Awards and highlights
- NCAA Division I-AA national champion (1998); 2× Second-team All-Atlantic 10 (1998–1999);

Career AFL statistics
- Comp. / Att.: 53 / 105
- Passing yards: 613
- TD–INT: 8–1
- Passer rating: 83.55
- Stats at ArenaFan.com

= Todd Bankhead =

American gridiron football player (born 1977)

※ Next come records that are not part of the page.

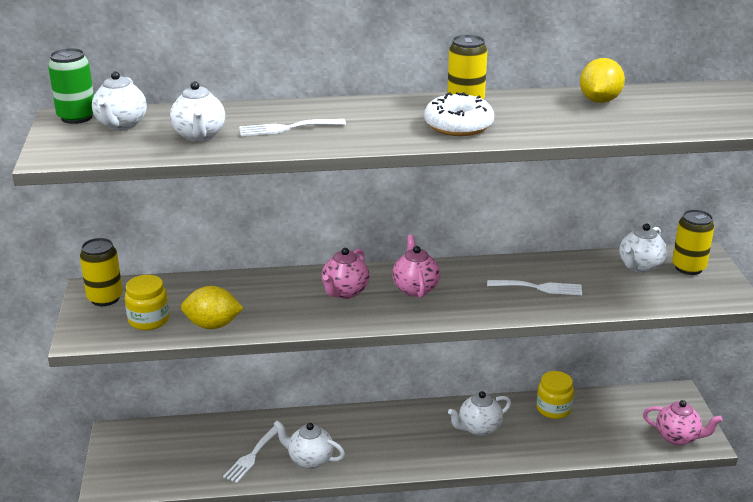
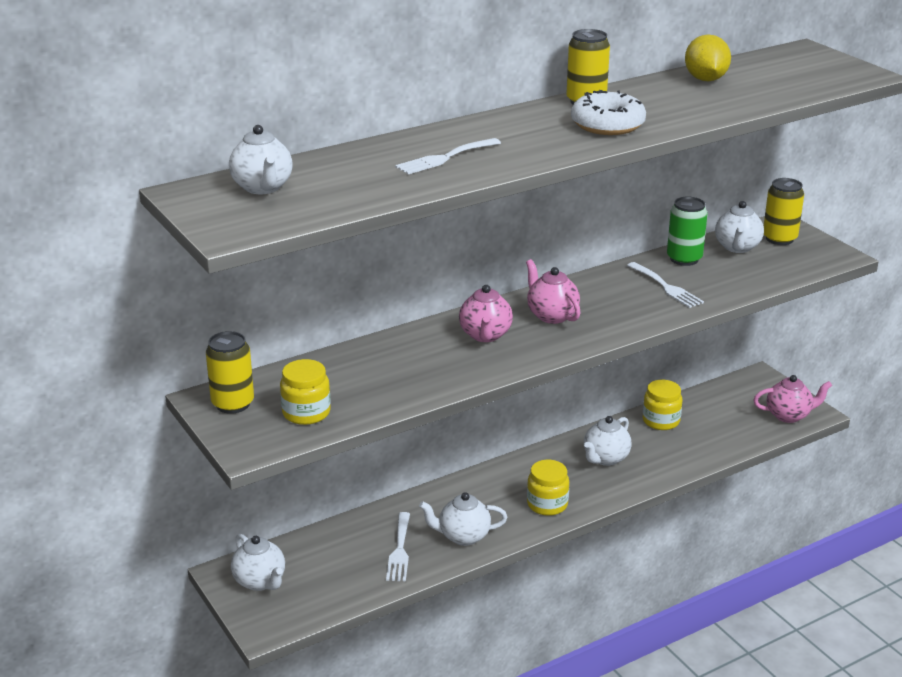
camera: 25 degrees left, 0 degrees up
green can [48,48,94,124] -> green can moved to [667,197,707,266]
white teapot [170,81,225,142] -> white teapot moved to [231,534,285,591]
yellow lemon [181,286,243,329] -> none
white fork [487,280,582,295] -> white fork turned 75 degrees clockwise [627,262,704,308]
none -> yellow jar [527,460,569,516]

Todd Andrew Bankhead (born June 6, 1977) is an American former professional football quarterback who played in the Canadian Football League (CFL) and Arena Football League (AFL). He played college football at Palomar College and the University of Massachusetts Amherst. Professionally, he was a member of the Hamilton Tiger-Cats of the CFL, and the New Jersey Gladiators and Georgia Force of the AFL

==Early life==
Bankhead played high school football at Orange Glen High School in Escondido, California. He recorded 2,400 passing yards during his high school career and was team captain his senior year. He also played basketball for the Patriots and was a member of National Honor Society.

==College career==
Bankhead played his first two seasons of college football at Palomar College from 1996 to 1997. He completed 73 of 153 passes for 1,010 yards with six touchdowns as a freshman, and 47 of 84 passes for 703 yards with three touchdowns as a sophomore.

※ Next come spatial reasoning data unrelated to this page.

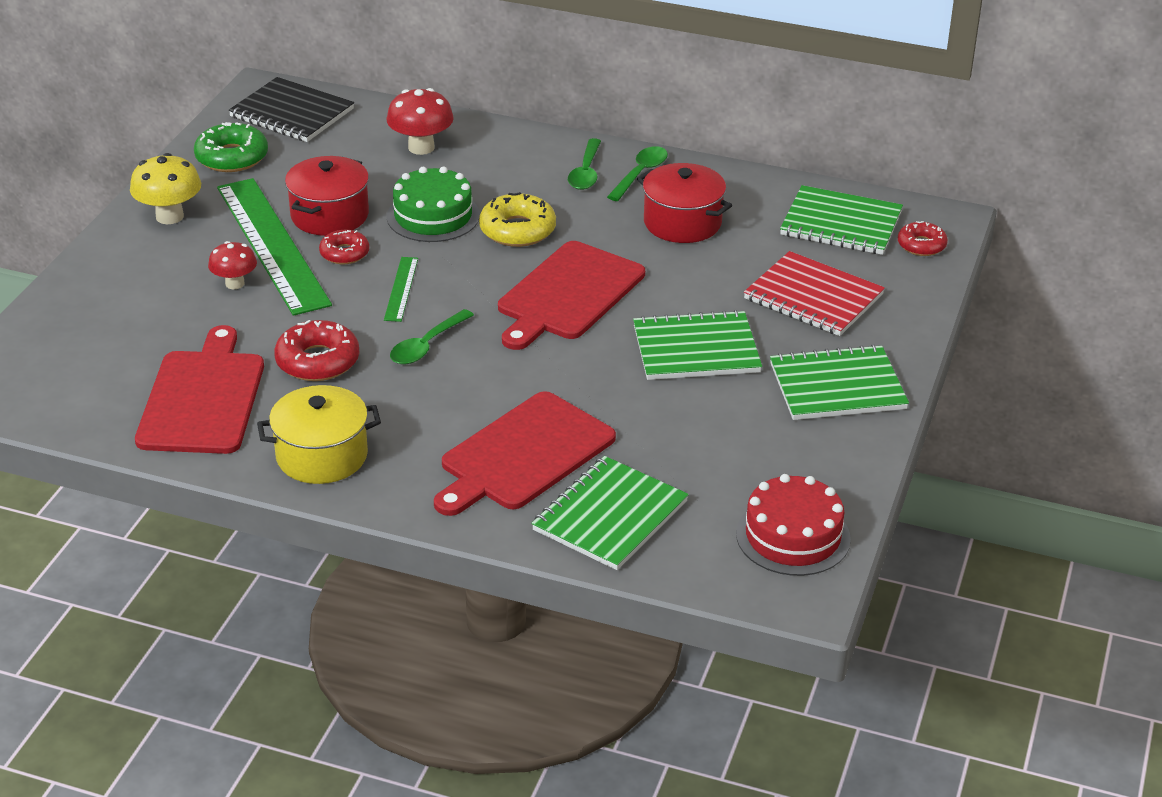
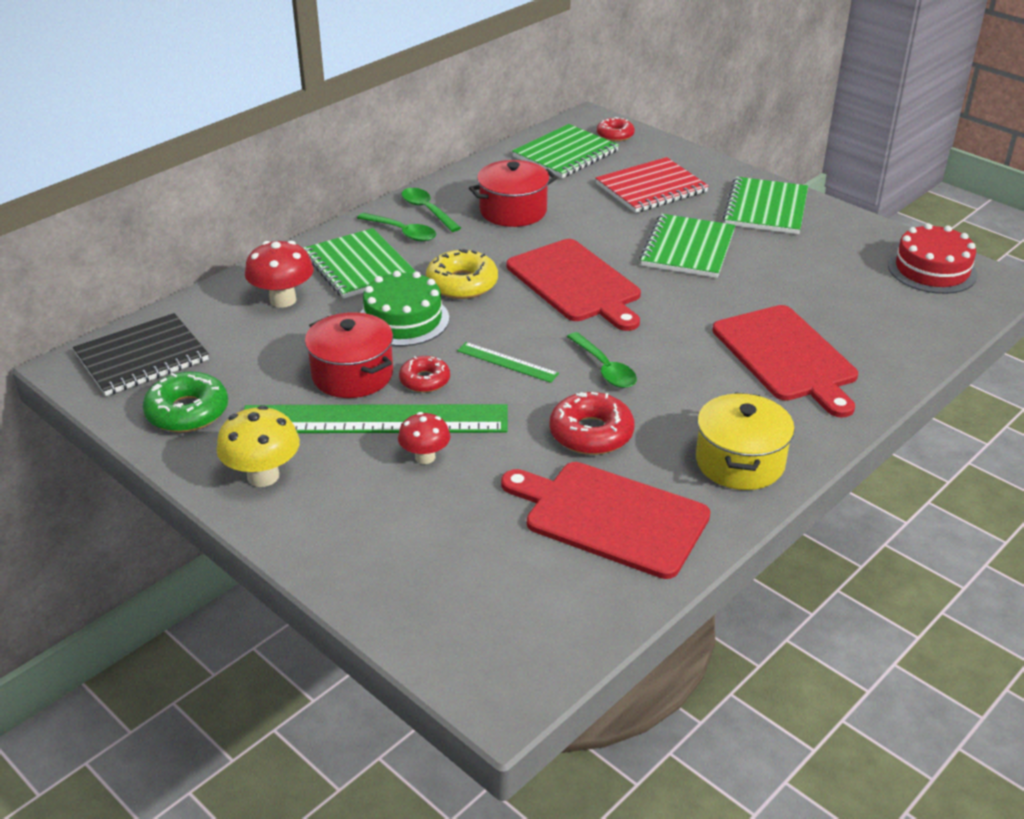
camera: 65 degrees left, 0 degrees up
green notebook [532,456,689,570] -> green notebook moved to [303,228,416,298]

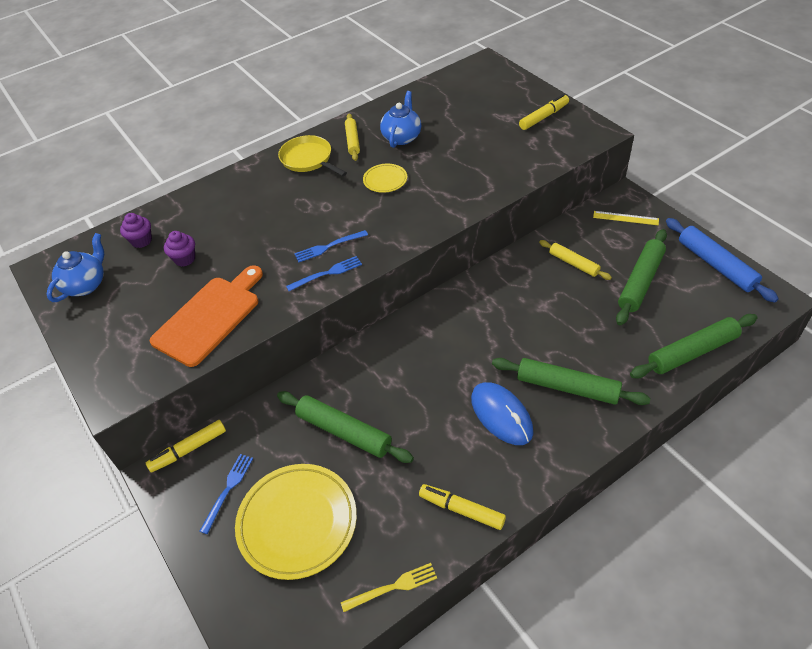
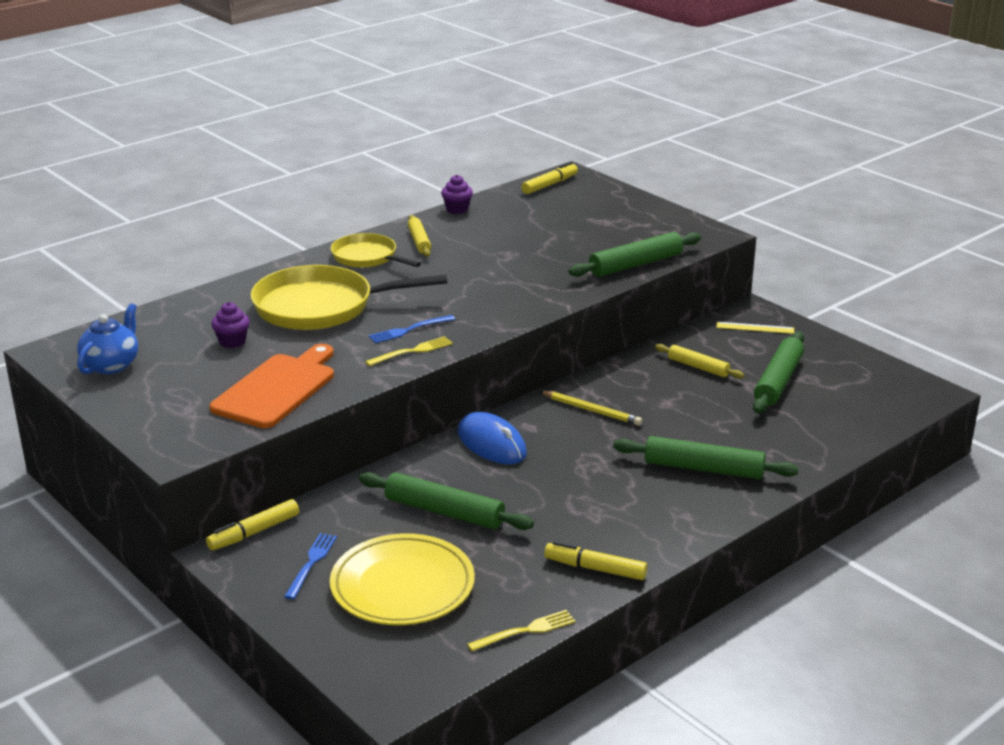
camera: 10 degrees left, 20 degrees down
purple cupcake [120,213,152,248] -> purple cupcake moved to [441,175,473,214]
blue fork [286,256,362,291] -> yellow fork [365,336,453,366]
yellow plate [363,164,407,193] -> none
blue teapot [380,91,421,148] -> none
blue mouse [471,382,533,445] -> blue mouse moved to [458,412,527,464]
yellow marker [519,94,569,130] -> yellow marker moved to [521,162,578,194]
green rolling pin [630,314,758,379] -> green rolling pin moved to [569,232,701,277]
blue rolling pin [666,218,779,303] -> none
none -> yellow pan [251,265,447,330]
none -> yellow pencil [539,391,642,426]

Bankhead played his final two seasons of college football for the UMass Minutemen of University of Massachusetts Amherst from 1998 to 1999. He recorded career totals of 7,018 yards passing, 561 completions, 51 touchdown passes, 931 attempts and 6,821 yards of total offense for the Minutemen. He set single-season records in his junior season with 3,919 yards passing, 303 completions, 34 touchdown passes, an average of 261.3 yards passing per game, 3,756 yards of total offense and 525 attempts. Bankhead helped the Minutemen to their victory in the 1998 NCAA Division I-AA Football Championship Game. He established a school record with a 63.5 percent completion ratio when he had 258 completions in 406 attempts for 3,099 yards and 17 touchdowns during his senior year. He received second-team All-Atlantic 10 Conference honors as a junior and senior.

==Professional career==
Bankhead signed with the Hamilton Tiger-Cats on June 15, 2000. He was released by the Tiger-Cats in December 2000. He played with the New Jersey Gladiators during the 2001 Arena Football League season. Bankhead was signed by the Georgia Force on December 28, 2002.